All of the 300+ written submissions to the review were in support of the proposed amendments to raise the minimum age of criminal responsibility to at least 14 years of age but the committee then invited the head of the police union and a previous police commissioner to give evidence at public hearing and amplifying their ill-informed views in their report.
Further, despite all the evidence presented that pointed the finger at lack of funding support for youth services, the Committee did not recommend that the Government adequately fund such supports services and this in our view is a form of child neglect” said Mr Doostkhah. “It is inconceivable that in this day and age, in a country as wealthy as Australia is, that the only place some children could experience having three meals a day, medical check up, dental care, supportive education tailored to their needs is in a prison”.
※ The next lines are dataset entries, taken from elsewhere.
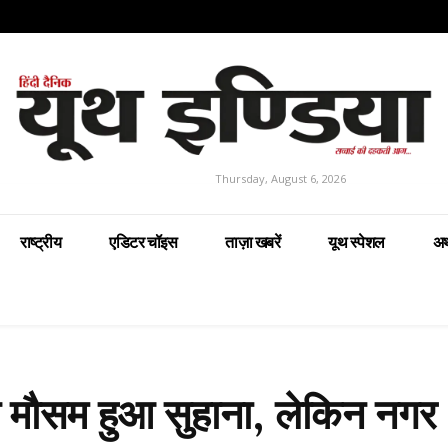
Thursday, August 6, 2026
राष्ट्रीय
एडिटर चॉइस
ताज़ा खबरें
यूथ स्पेशल
अर
से मौसम हुआ सुहाना, लेकिन नगर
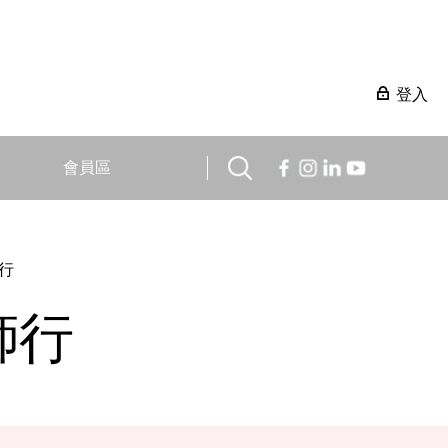
登入
會員區
行
師行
Mr Doostkhah went on to say “Where is the voice for vulnerable children in Queensland Government? What hope does a 10-year-old child locked in a dark cold cell have that someone in the Queensland Government would care about them?”
YANQ’s submission had stated that “If we are to gain broad support from the community for bringing an end to the shameful approach of incarcerating disadvantaged people, we need to demonstrate what can really reduce the engagement in criminal activity in the first place. This requires a total shift in policy and program design, development and implementation of a genuine whole of government children and youth strategy, significant redirection of investment into the primary prevention area and support for the Queensland youth sector to undertake the necessary work”.